(Collection entries)
=-=-=

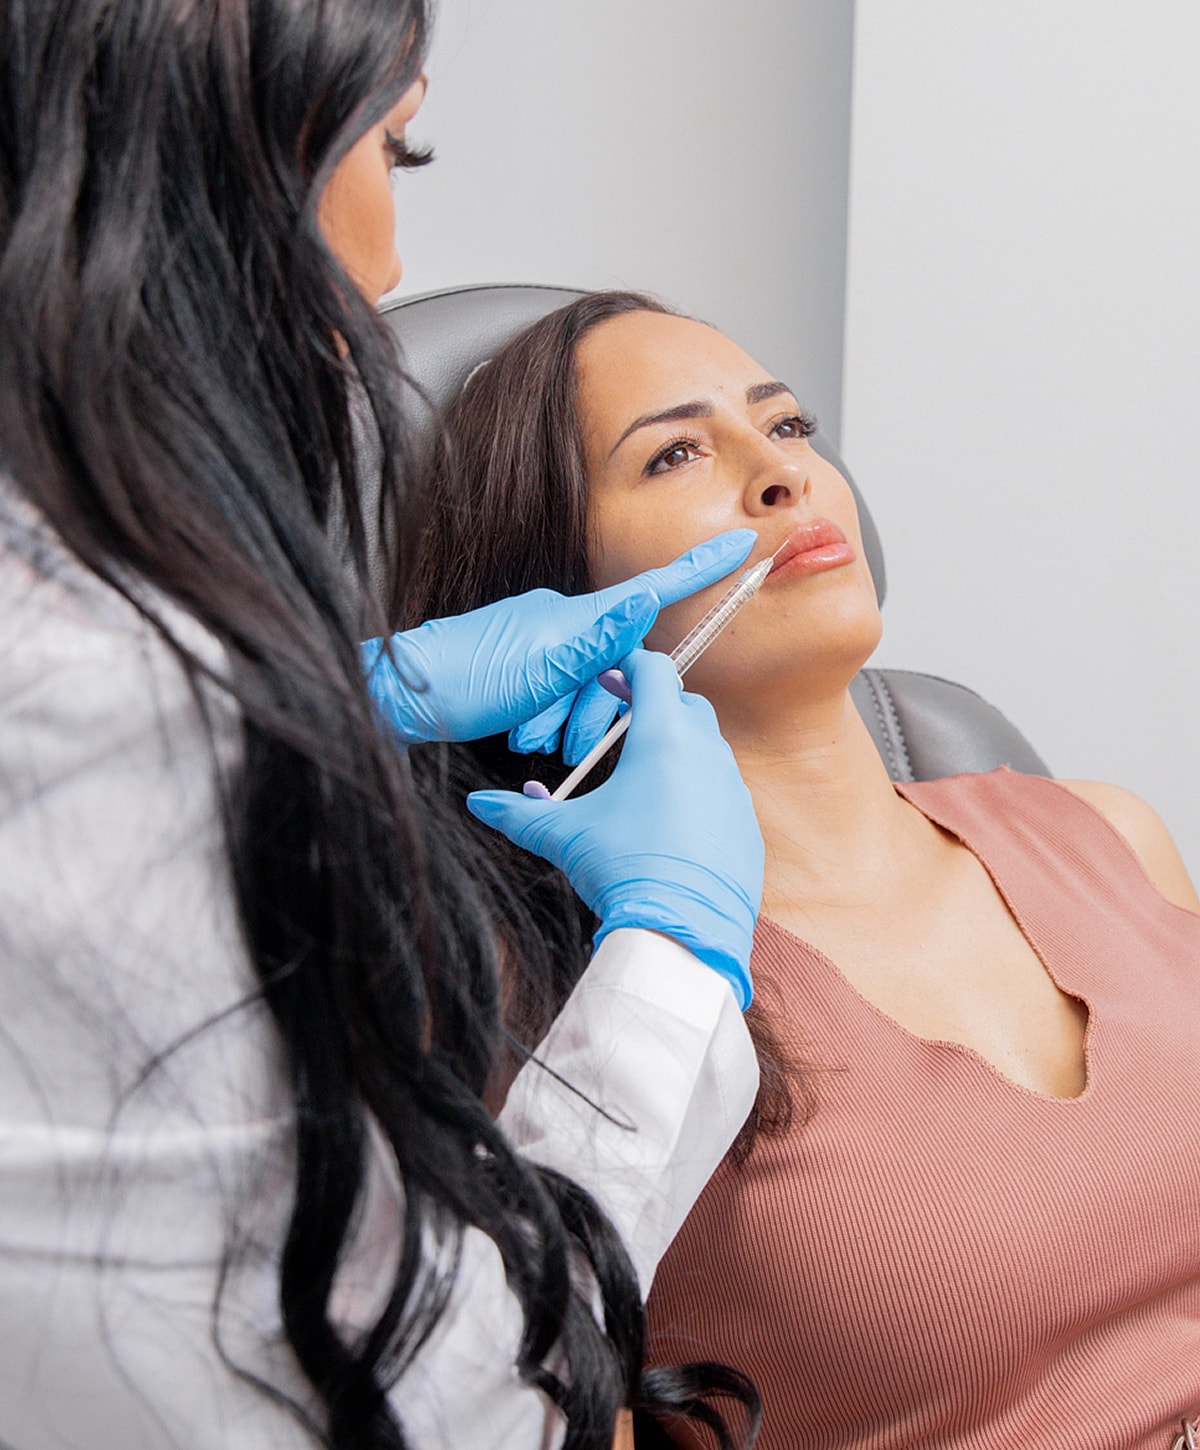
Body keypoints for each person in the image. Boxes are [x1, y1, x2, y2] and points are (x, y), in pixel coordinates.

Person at [0, 9, 768, 1449]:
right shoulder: (117, 732)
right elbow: (438, 1402)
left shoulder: (1069, 825)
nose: (388, 272)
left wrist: (347, 694)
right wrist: (675, 954)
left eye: (790, 430)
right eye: (393, 143)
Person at [402, 288, 1200, 1450]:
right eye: (676, 452)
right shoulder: (583, 1008)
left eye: (785, 426)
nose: (786, 480)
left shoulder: (1106, 832)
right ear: (550, 596)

=-=-=

== Prompt ==
Retype the records above, but only those lines that fall between the line containing "right elbow: (438, 1402)" and the line containing "left shoulder: (1106, 832)", with both of those lines included, exactly as written.

== Response area ==
right elbow: (438, 1402)
left shoulder: (1069, 825)
nose: (388, 272)
left wrist: (347, 694)
right wrist: (675, 954)
left eye: (790, 430)
right eye: (393, 143)
Person at [402, 288, 1200, 1450]:
right eye: (676, 452)
right shoulder: (583, 1008)
left eye: (785, 426)
nose: (786, 480)
left shoulder: (1106, 832)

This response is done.